*WORK TO BE COMPLETED*: Count each line below that has the word "Page" in it, and give only the total.

*DATA SHOWN*:
====================

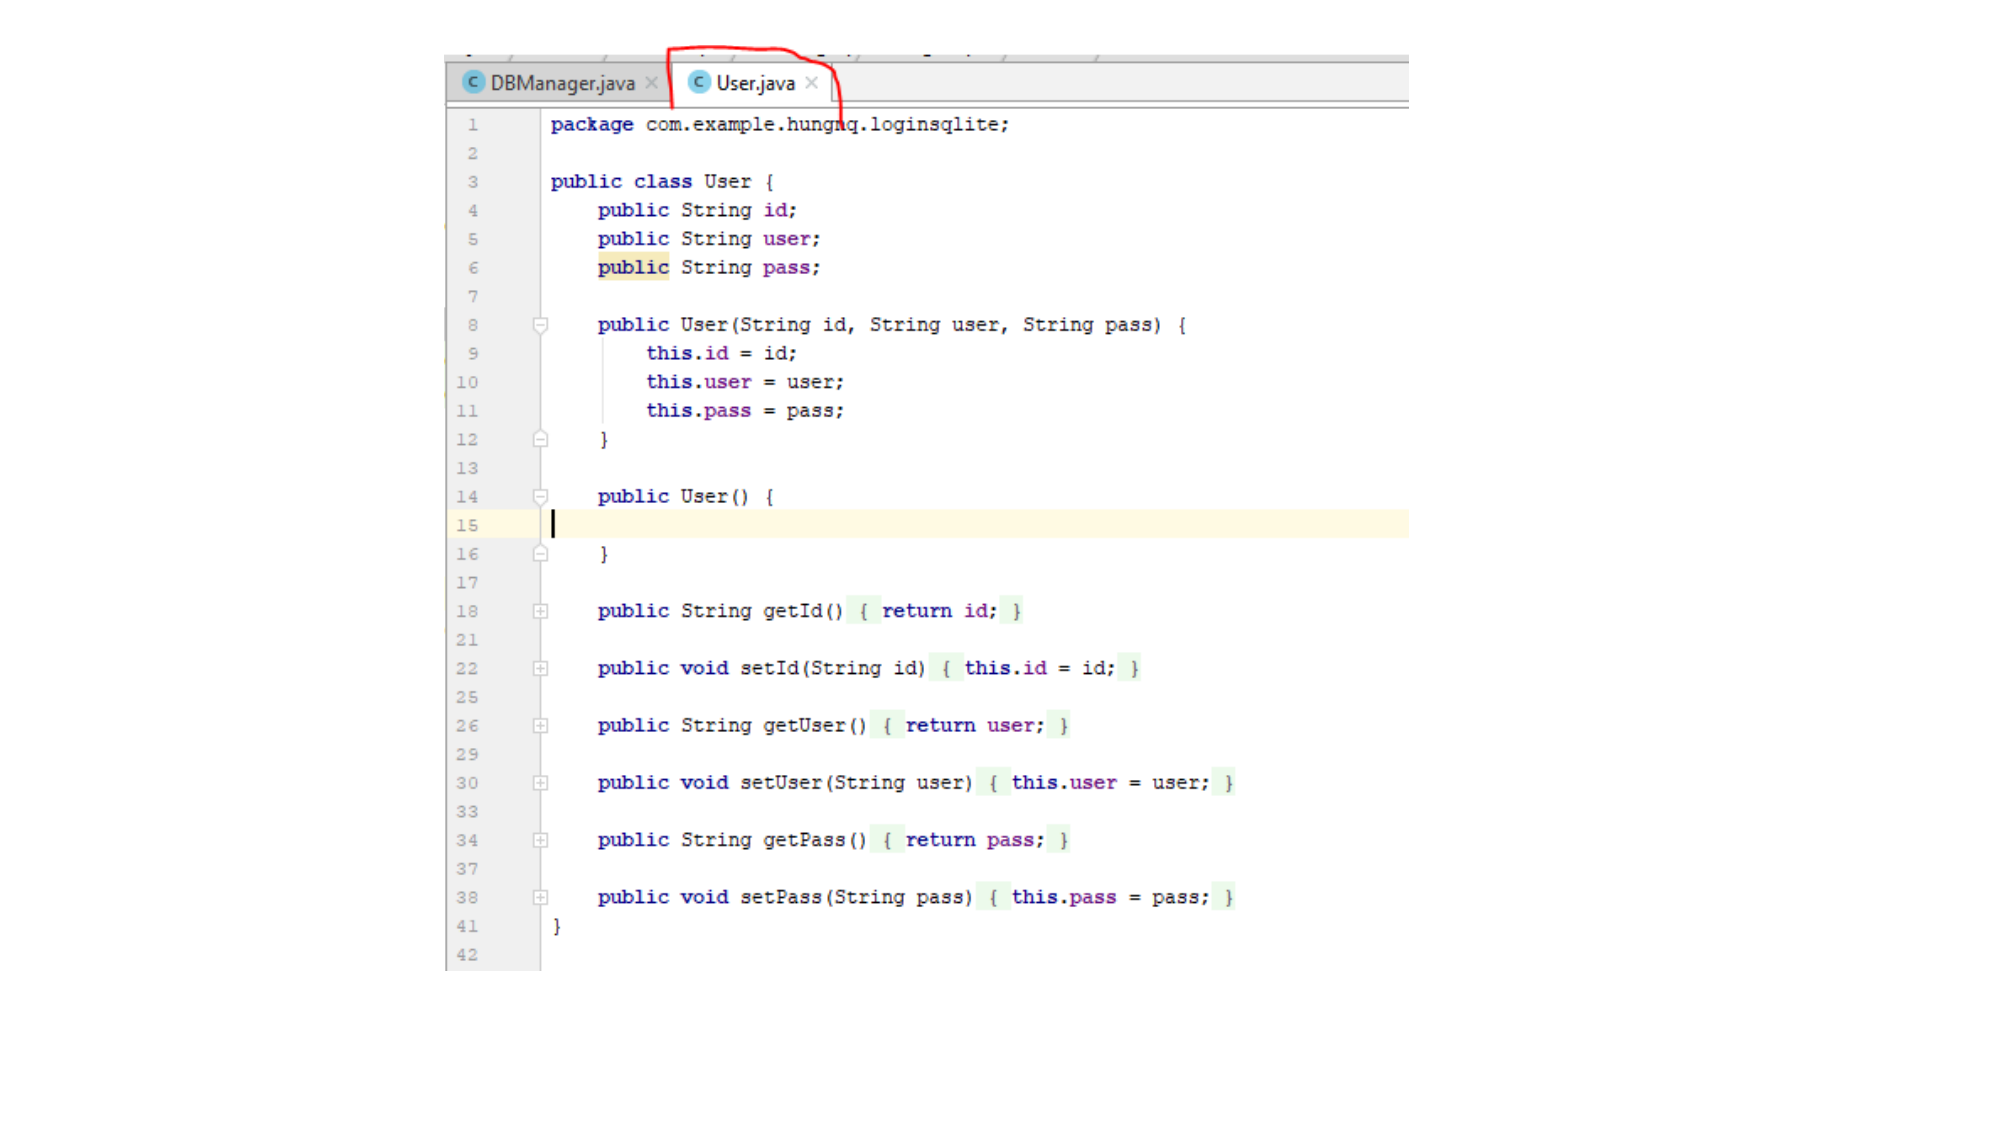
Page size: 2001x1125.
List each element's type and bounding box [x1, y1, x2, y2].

====================

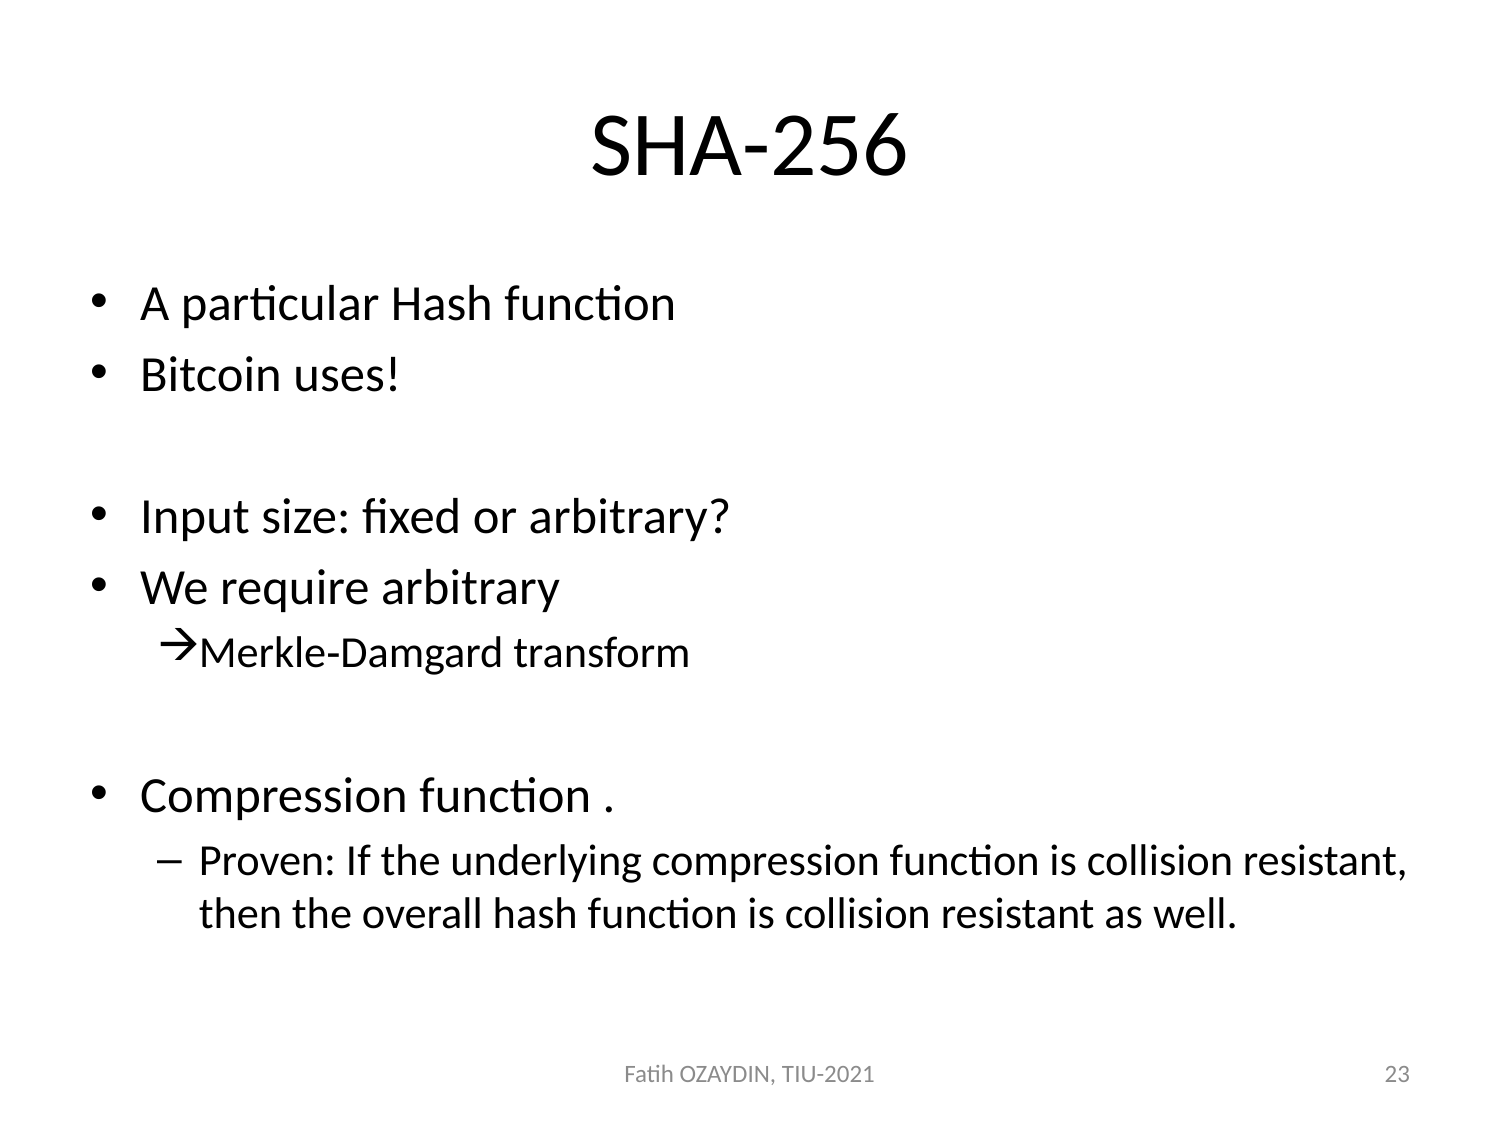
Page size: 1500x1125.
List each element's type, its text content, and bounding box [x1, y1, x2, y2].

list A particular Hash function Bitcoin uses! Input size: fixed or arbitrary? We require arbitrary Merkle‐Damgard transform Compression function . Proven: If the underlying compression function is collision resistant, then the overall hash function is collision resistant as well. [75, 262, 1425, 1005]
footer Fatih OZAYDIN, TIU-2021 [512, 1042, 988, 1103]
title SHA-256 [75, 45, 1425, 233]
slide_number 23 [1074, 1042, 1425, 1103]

====================

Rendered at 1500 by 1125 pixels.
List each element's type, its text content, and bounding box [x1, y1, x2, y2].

====================

*RESPONSE FOR THIS EXERCISE*: 2